PROBLEM STATEMENT. Begin at the line bearing "update(tableName, keys, values, [callback], [...])". Transcribe it and all subsequent lines of the material below exactly, and nothing more.

MATERIAL FOR THIS TASK.
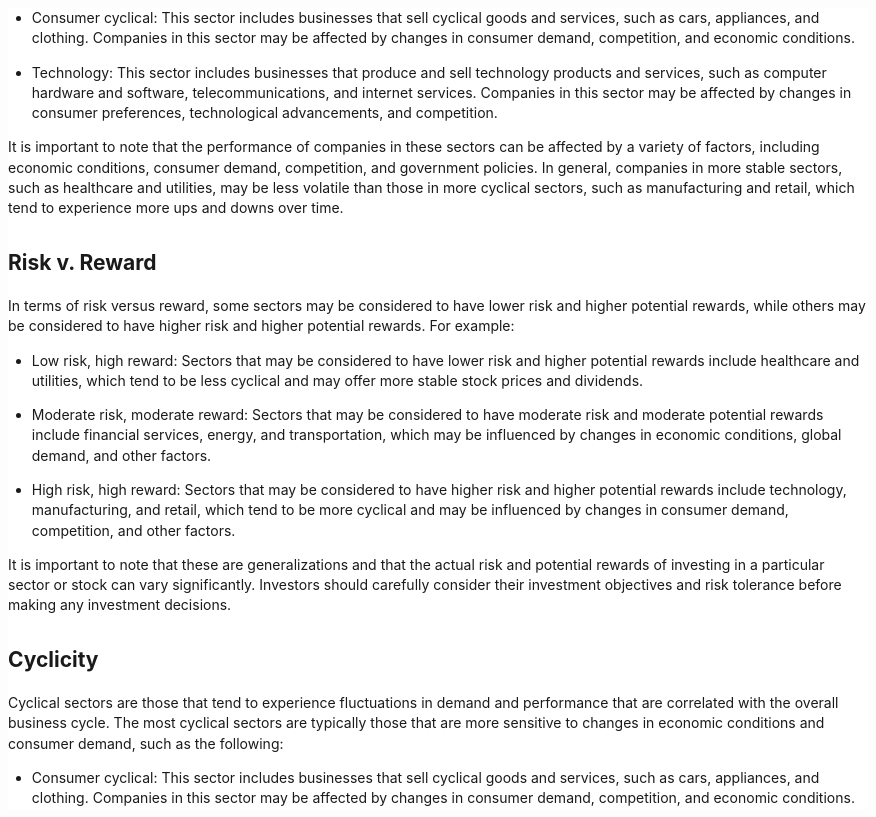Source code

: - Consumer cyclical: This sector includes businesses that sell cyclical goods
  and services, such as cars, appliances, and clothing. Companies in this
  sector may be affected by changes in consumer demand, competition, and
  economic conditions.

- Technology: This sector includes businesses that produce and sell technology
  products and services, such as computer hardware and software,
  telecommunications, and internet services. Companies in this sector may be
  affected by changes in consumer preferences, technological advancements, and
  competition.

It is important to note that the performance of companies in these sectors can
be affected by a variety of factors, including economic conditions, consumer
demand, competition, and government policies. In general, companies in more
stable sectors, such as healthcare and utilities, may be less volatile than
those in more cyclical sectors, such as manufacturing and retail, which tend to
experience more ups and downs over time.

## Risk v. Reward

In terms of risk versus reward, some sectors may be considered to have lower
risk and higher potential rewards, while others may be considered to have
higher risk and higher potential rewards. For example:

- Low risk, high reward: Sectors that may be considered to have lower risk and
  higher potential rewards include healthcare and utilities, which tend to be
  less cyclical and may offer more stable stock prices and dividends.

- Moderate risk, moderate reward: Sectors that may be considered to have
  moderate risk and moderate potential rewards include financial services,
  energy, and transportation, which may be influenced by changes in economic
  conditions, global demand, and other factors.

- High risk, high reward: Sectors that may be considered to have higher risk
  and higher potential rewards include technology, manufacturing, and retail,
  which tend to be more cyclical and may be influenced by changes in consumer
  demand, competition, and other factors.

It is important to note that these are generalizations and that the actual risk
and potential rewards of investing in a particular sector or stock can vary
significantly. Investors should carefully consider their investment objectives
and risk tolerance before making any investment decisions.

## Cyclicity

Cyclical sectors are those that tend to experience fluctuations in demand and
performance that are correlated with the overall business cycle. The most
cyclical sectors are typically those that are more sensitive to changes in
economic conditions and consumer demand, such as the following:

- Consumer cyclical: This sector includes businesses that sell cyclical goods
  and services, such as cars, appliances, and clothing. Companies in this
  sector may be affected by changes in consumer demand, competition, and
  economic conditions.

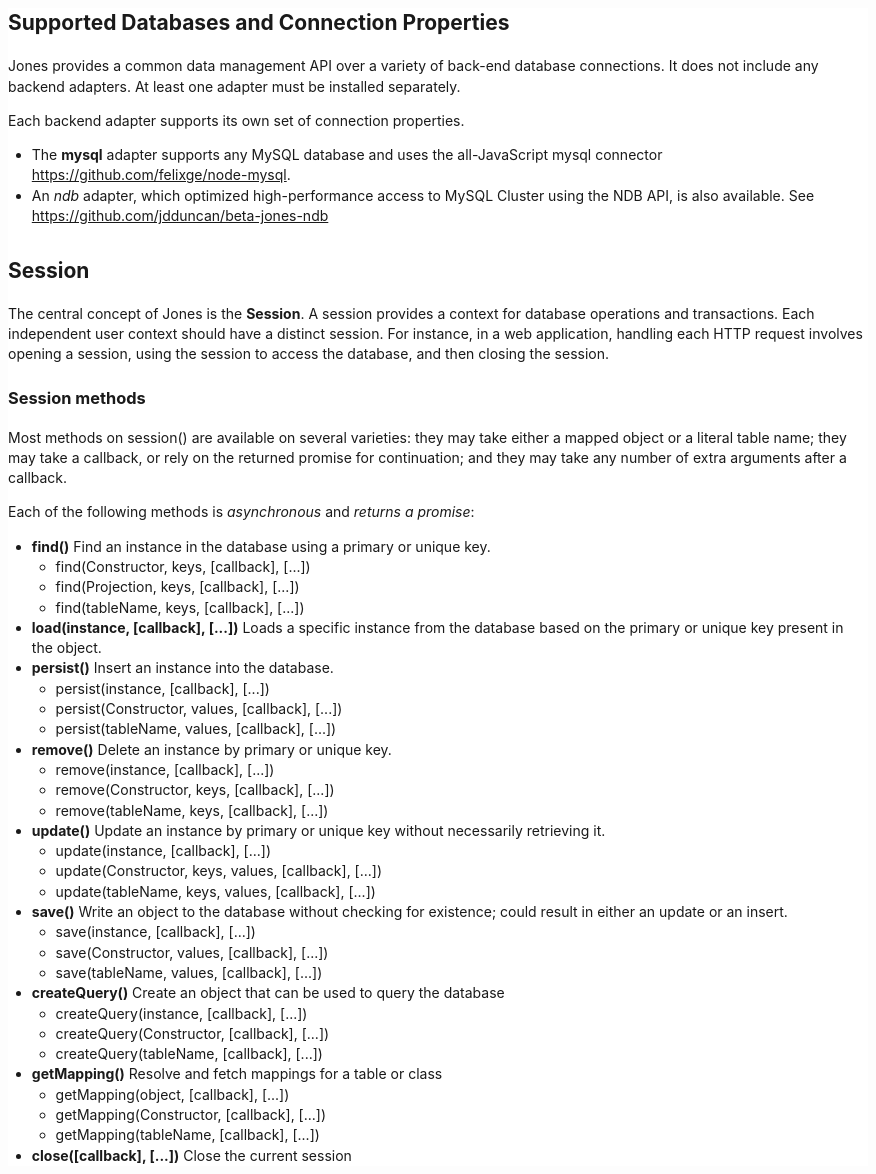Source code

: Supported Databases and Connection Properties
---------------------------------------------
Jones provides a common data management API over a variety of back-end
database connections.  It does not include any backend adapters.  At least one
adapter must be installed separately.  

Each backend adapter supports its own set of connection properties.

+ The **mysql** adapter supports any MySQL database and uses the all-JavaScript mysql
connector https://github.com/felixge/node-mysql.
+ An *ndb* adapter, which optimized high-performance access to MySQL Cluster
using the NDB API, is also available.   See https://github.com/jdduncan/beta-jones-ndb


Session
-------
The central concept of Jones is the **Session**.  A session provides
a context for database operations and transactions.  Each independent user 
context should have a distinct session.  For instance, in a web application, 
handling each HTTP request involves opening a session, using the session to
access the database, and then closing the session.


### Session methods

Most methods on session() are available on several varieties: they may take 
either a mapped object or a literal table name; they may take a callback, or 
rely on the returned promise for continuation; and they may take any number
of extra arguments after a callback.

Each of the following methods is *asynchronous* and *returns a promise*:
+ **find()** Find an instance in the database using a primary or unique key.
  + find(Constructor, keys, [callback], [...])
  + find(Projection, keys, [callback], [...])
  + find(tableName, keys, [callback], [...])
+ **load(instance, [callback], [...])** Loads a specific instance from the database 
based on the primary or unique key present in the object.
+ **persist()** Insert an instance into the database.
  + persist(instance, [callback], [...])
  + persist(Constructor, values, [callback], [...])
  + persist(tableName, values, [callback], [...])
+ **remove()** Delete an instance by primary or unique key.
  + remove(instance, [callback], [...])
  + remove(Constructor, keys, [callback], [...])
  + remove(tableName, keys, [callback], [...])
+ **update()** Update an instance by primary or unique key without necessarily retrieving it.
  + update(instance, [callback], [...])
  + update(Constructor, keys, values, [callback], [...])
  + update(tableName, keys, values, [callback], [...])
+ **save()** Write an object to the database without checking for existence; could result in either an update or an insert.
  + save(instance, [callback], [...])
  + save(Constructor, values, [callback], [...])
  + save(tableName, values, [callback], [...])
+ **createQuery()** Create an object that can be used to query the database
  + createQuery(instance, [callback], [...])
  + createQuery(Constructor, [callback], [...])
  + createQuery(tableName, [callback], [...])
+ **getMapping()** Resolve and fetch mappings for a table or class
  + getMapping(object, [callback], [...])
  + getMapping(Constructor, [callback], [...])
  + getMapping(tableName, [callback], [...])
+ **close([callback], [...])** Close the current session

PROBLEM SOLUTION.
  + update(tableName, keys, values, [callback], [...])
+ **save()** Write an object to the database without checking for existence; could result in either an update or an insert.
  + save(instance, [callback], [...])
  + save(Constructor, values, [callback], [...])
  + save(tableName, values, [callback], [...])
+ **createQuery()** Create an object that can be used to query the database
  + createQuery(instance, [callback], [...])
  + createQuery(Constructor, [callback], [...])
  + createQuery(tableName, [callback], [...])
+ **getMapping()** Resolve and fetch mappings for a table or class
  + getMapping(object, [callback], [...])
  + getMapping(Constructor, [callback], [...])
  + getMapping(tableName, [callback], [...])
+ **close([callback], [...])** Close the current session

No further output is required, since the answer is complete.